William Emmanuel Yu, Ph.D., CISM, CRISC, CISSP, CSSLP
In the telecommunications industry, for example, transactions are measured in the hundreds and thousands of transactions per second. Consider mobile prepaid databases that need to be checked every time a transaction is made. Does the subscriber belong to my network? Is the subscriber entitled to the service? Does the subscriber have enough air time? This easily translates to millions and billions of transactions on that particular database. Consider the emergence of real-time user profiling for contextual advertising. This requires a large amount of storage for easily retrievable transactional information used for profiling. As the industry grows larger, the volume of transactions also grows quickly. These use cases can also apply in the world of big data. This creates the need to build not just bigger and bigger but also faster and faster systems.

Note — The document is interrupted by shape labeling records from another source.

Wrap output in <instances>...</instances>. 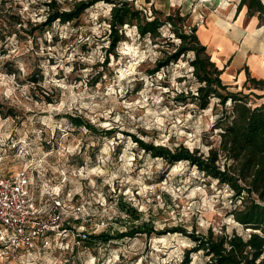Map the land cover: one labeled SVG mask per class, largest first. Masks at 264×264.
<instances>
[{"label": "rangeland", "instance_id": "rangeland-1", "mask_svg": "<svg viewBox=\"0 0 264 264\" xmlns=\"http://www.w3.org/2000/svg\"><path fill=\"white\" fill-rule=\"evenodd\" d=\"M50 1L0 0V172L44 169L40 188L46 189L44 183L58 186L66 200L85 204L83 211L94 222H108L111 233L148 224L167 234L80 245L69 239L67 251L37 254L17 264H181L193 242L170 229H236L247 236L232 216L235 204L228 186L204 177L186 161L170 166L144 152L133 138L171 148L183 144L204 153L219 145L220 129L214 128L221 112L218 99L205 110L189 98L175 100L180 92L196 94L200 86L191 66L193 53L150 74L157 60L180 44L171 26H163L155 40L125 26L126 40L111 53L107 36L114 4L100 1L73 22L56 20L35 30L46 20L45 3ZM54 1L55 9L69 11L84 0ZM127 1L149 19L155 11L161 16L179 12L189 30L201 24L200 14H229L241 0ZM229 85L232 92L243 89V84ZM251 91L264 95L254 89L244 93ZM259 102L250 96L251 105ZM71 115L85 122L77 126L69 121ZM108 130L114 133L106 134ZM72 225L76 231L80 223ZM190 257V264L205 261L201 253Z\"/></svg>", "mask_w": 264, "mask_h": 264}, {"label": "trees", "instance_id": "trees-1", "mask_svg": "<svg viewBox=\"0 0 264 264\" xmlns=\"http://www.w3.org/2000/svg\"><path fill=\"white\" fill-rule=\"evenodd\" d=\"M100 1L114 4L109 19L110 33L107 36L111 53L120 42L126 40L125 26H135L140 37L149 36L155 40L161 36V28L170 25L173 33L180 39V44L169 56L158 59L156 68L150 71V74H155L172 62H177L182 56L193 53L191 66L200 86L196 94L180 92L175 100L183 103L189 98L192 103L205 110L216 98L217 105L221 107L220 115L214 125L215 129H220V142L217 147H211L207 153L201 152L200 148L191 150L183 144L174 148L155 145L133 136L144 152L153 157L163 158L170 166L186 161L204 177L228 186L232 190V201L235 204L232 216L243 230L249 232L244 236L236 229L231 233L224 229L216 232L212 228L206 233H198L195 230L189 232L183 227L170 229L168 232L181 233L193 242V246L185 250L181 264H190V256L198 253H201L205 259L203 264H264V103L250 104V96L253 95L261 100L264 95H257L252 91L248 94L244 93L245 89L264 91V80L252 77L247 71V80L243 89L238 92L230 91L231 86L222 79L224 69H220L212 61L207 46L198 38L197 27L189 26V30L186 29L185 16L179 12L161 16L160 11H155L154 17L149 19L142 10L136 9L127 0H84L75 4L69 11L55 9L56 1L51 0L45 3L49 9L46 20L35 30L50 27L56 20L62 23L73 22ZM244 7H247L248 17L258 15L262 23L264 4L261 0H241L237 12ZM22 22L19 17L18 23L22 25ZM32 80L34 83L39 82L37 79ZM217 105L214 109L218 107ZM68 118L77 126L85 122L81 116L71 115ZM85 126L95 130L90 123L86 122ZM112 133H114L112 130L106 131V134ZM118 204L121 210L129 211V207L124 208L123 203ZM131 210L133 212V209ZM135 216H138L136 210ZM137 234L151 237L152 234L161 236L167 232L156 231L153 226L147 224L133 226L126 231L116 233L106 230L91 235L85 242L108 243L133 238Z\"/></svg>", "mask_w": 264, "mask_h": 264}, {"label": "built area", "instance_id": "built-area-1", "mask_svg": "<svg viewBox=\"0 0 264 264\" xmlns=\"http://www.w3.org/2000/svg\"><path fill=\"white\" fill-rule=\"evenodd\" d=\"M199 18L200 23L206 19L203 14ZM43 170L0 172V264H17L53 250L64 252L70 249L69 239L80 245L93 233L108 230V222H94L85 215V204L66 200L58 186L44 183L46 189L40 188ZM72 221L80 223L76 231L69 226Z\"/></svg>", "mask_w": 264, "mask_h": 264}, {"label": "crops", "instance_id": "crops-1", "mask_svg": "<svg viewBox=\"0 0 264 264\" xmlns=\"http://www.w3.org/2000/svg\"><path fill=\"white\" fill-rule=\"evenodd\" d=\"M207 16L197 26V35L200 42L207 46L212 61L224 69V83L244 85L247 71L252 77L264 80V23L259 17H248L246 8L240 12L235 9L229 14ZM217 18L230 22L232 27L227 28ZM214 57L217 59L214 60ZM259 101L258 104L264 103V98Z\"/></svg>", "mask_w": 264, "mask_h": 264}]
</instances>
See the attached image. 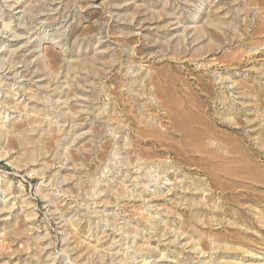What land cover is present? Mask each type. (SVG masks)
<instances>
[{"label": "rangeland", "instance_id": "1", "mask_svg": "<svg viewBox=\"0 0 264 264\" xmlns=\"http://www.w3.org/2000/svg\"><path fill=\"white\" fill-rule=\"evenodd\" d=\"M4 69L0 264H264V0H0Z\"/></svg>", "mask_w": 264, "mask_h": 264}, {"label": "bare ground", "instance_id": "2", "mask_svg": "<svg viewBox=\"0 0 264 264\" xmlns=\"http://www.w3.org/2000/svg\"><path fill=\"white\" fill-rule=\"evenodd\" d=\"M8 2L9 1H12V0H7ZM16 3H14V4H11V5H8L9 6V8H15V7H17L16 5H15ZM7 69V68H6ZM6 69H4V70H0V72H2V77L3 78H7V79H13V77H10V76H8V74H10L11 72H13V71H11V69H8V70H6ZM6 72V73H5ZM1 76V75H0Z\"/></svg>", "mask_w": 264, "mask_h": 264}]
</instances>
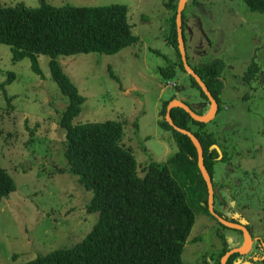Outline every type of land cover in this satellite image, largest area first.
Listing matches in <instances>:
<instances>
[{"label": "rangeland", "instance_id": "1", "mask_svg": "<svg viewBox=\"0 0 264 264\" xmlns=\"http://www.w3.org/2000/svg\"><path fill=\"white\" fill-rule=\"evenodd\" d=\"M167 1L46 0L53 6L127 5L137 43L113 54L78 53L57 60L85 97L73 123L121 121V144L136 157L139 175L147 163H164L178 150L172 132L159 124L165 101L174 97L192 108L204 105L209 107L207 113L211 111L210 101L178 66L174 74L160 71L179 60L168 43L173 11L166 7ZM1 3L38 7L41 1ZM182 19L187 64L224 62L219 108L205 125L216 133L225 155L213 164L211 181L218 190L213 209L218 216L247 227L252 239L246 253L231 254L230 264H264V79L242 80L254 55L264 63V11H250L243 0H186ZM48 62L47 55H38L42 71L38 75L28 57L13 61L10 47L0 43V82L8 72L15 75L5 85L13 96L11 106L0 91V166L16 184L0 200V264H24L37 255L72 246L98 219V213L86 211L91 191L67 170L59 122L68 99L52 80ZM109 67L119 81L109 74ZM170 170L195 215L182 264H217L219 252L243 247V231L207 212L209 192L200 176Z\"/></svg>", "mask_w": 264, "mask_h": 264}, {"label": "trees", "instance_id": "2", "mask_svg": "<svg viewBox=\"0 0 264 264\" xmlns=\"http://www.w3.org/2000/svg\"><path fill=\"white\" fill-rule=\"evenodd\" d=\"M40 1L38 7H29L23 3L4 6L0 0V43L10 47L13 61L28 57L32 70L38 75H42L38 55L49 57L51 78L68 99L59 122L64 130L67 170L77 176L85 190L91 191L86 211L98 213V219L81 241L37 255L24 264H182L181 253L195 215L170 167L183 170L187 175L198 174L205 180L198 167L197 149L192 140L166 120L167 106L174 97L162 104L159 124L172 132L178 150L164 163H147L144 174L139 175L136 157L121 144L124 131L121 121L73 123L85 97L57 60L58 56L78 53L113 54L137 43L139 37L133 33L128 21L127 5L53 6L46 0ZM243 2L250 11H264V0ZM178 3L179 0H168L166 7L173 11L168 43L175 47L179 60L160 71L164 75L174 74L178 66L188 75L191 85L208 100L182 62L176 27ZM191 68L205 83L219 108L224 62ZM108 71L119 81L110 67ZM260 72L253 60L244 79L254 80ZM14 78V73L8 72L7 79L0 82V91L8 106H11L13 96L7 94L5 85ZM192 109L196 114L205 115L209 107L193 106ZM170 118L176 126L189 130L198 139L205 168L212 178L213 164L220 158V153L213 147L214 144L220 147L216 133L208 131L206 122L194 120L179 106L170 109ZM224 157L223 153L221 158ZM15 189L12 176L0 166V200ZM205 201L207 205L208 199ZM226 251L219 252L217 264ZM233 255L226 264L232 262Z\"/></svg>", "mask_w": 264, "mask_h": 264}, {"label": "water", "instance_id": "3", "mask_svg": "<svg viewBox=\"0 0 264 264\" xmlns=\"http://www.w3.org/2000/svg\"><path fill=\"white\" fill-rule=\"evenodd\" d=\"M186 0H179L178 3V8H177V14H176V27H177V37H178V47L181 53V58H182V62L184 64L185 70L187 71L188 74L192 75L195 80L197 81V83L200 85V87L202 88V90L204 91V93L206 94V96L208 97V100L211 103V111H209L206 115H199L196 114L192 107H190L189 105H187L183 100L181 99H172L168 106H167V112H166V120L167 122L174 127V129H176L177 131H179L182 134H186L190 137V139L192 140L193 144L195 145L196 149H197V154H198V167L200 169V172L202 174V177L204 178L207 187H208V192H209V197H208V206H209V211L210 213L216 217L222 224L229 226V227H234L237 228L241 231H243L246 234V243L244 244L243 247L241 248H237V249H233L228 251L227 253H225V255L222 256L221 258V264H225L227 258L232 254V253H240V254H244L248 251V249H250L251 244H252V239L251 236L248 232V230L246 229V227L239 225L235 222L232 221H228L224 218H222L221 216H218L214 209H213V199H214V195L218 194V190L216 187L213 186L211 178L209 176L208 171L205 168L204 165V159H203V149L202 146L200 144V142L198 141V139L189 131L183 128H180L178 126H176L171 118H170V109L172 107L175 106H179L181 108H183L187 113L190 114V116L196 120V121H201V122H208L210 120H212L217 112L218 109V104L216 102V100L213 98V96L211 95V93L209 92V90L207 89L205 83L202 81V79L195 73V71L187 64L186 61V53H185V49H184V42H183V35H182V10L185 6ZM221 78V77H220ZM222 79V78H221ZM213 147H215L218 151V153L221 154V149L218 145L214 144Z\"/></svg>", "mask_w": 264, "mask_h": 264}, {"label": "flooded vegetation", "instance_id": "4", "mask_svg": "<svg viewBox=\"0 0 264 264\" xmlns=\"http://www.w3.org/2000/svg\"><path fill=\"white\" fill-rule=\"evenodd\" d=\"M254 60V62L256 63V65H257V62H258V64L260 65V66H262L263 68L261 69V72L259 73L260 75H258V76H256L255 77V79L253 80L254 82H257V81H259V80H261V78L263 77V79H264V76H263V74H264V63H260L259 61H257L256 60V58H255V55H254V57L252 58V60L250 61V64H251V62ZM250 64H249V66H250ZM249 66H248V68H249ZM248 70V69H247ZM246 70V71H247ZM245 71V72H246ZM245 74V73H244ZM244 74H243V77H242V80H243V82H245V83H249L247 80H245L244 79ZM195 108H197V104H194L193 105ZM223 150L221 149V155L223 156V152H222ZM221 156V157H222ZM220 157V158H221ZM214 186V185H213ZM217 188V187H216ZM228 221H231L230 219L228 220ZM246 229H247V227H246ZM264 253V252H263ZM263 257V255L262 256H260V258H262ZM264 259V258H263Z\"/></svg>", "mask_w": 264, "mask_h": 264}]
</instances>
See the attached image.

The most common solution nowadays is to scale sideways—horizontal scalability. However, there are use cases where more and more transactions need to be executed on a single record in a single database. In other cases, the data cannot be easily partitioned—a requirement for good horizontally scalable systems. In these cases, supplementary approaches are clearly necessary. Hence, we see the reemergence of vertical scalability and in-memory computing.
In-memory computing aims to provide vertical performance gains by decreasing I/O latency. This, in turn, is done by putting all the data in main memory. This decrease in latency across multiple transactions provides the necessary performance gains to address the needs of increasingly high throughput workloads.
However, there are a number of risk factors and considerations that need to be factored in when choosing in-memory technologies. If writes are lazy what happens to the data during an outage? How durable are the data? From open-source solutions to commercial providers, the various industry players have variances in approaches that make particular solutions' risk profiles better for certain use cases.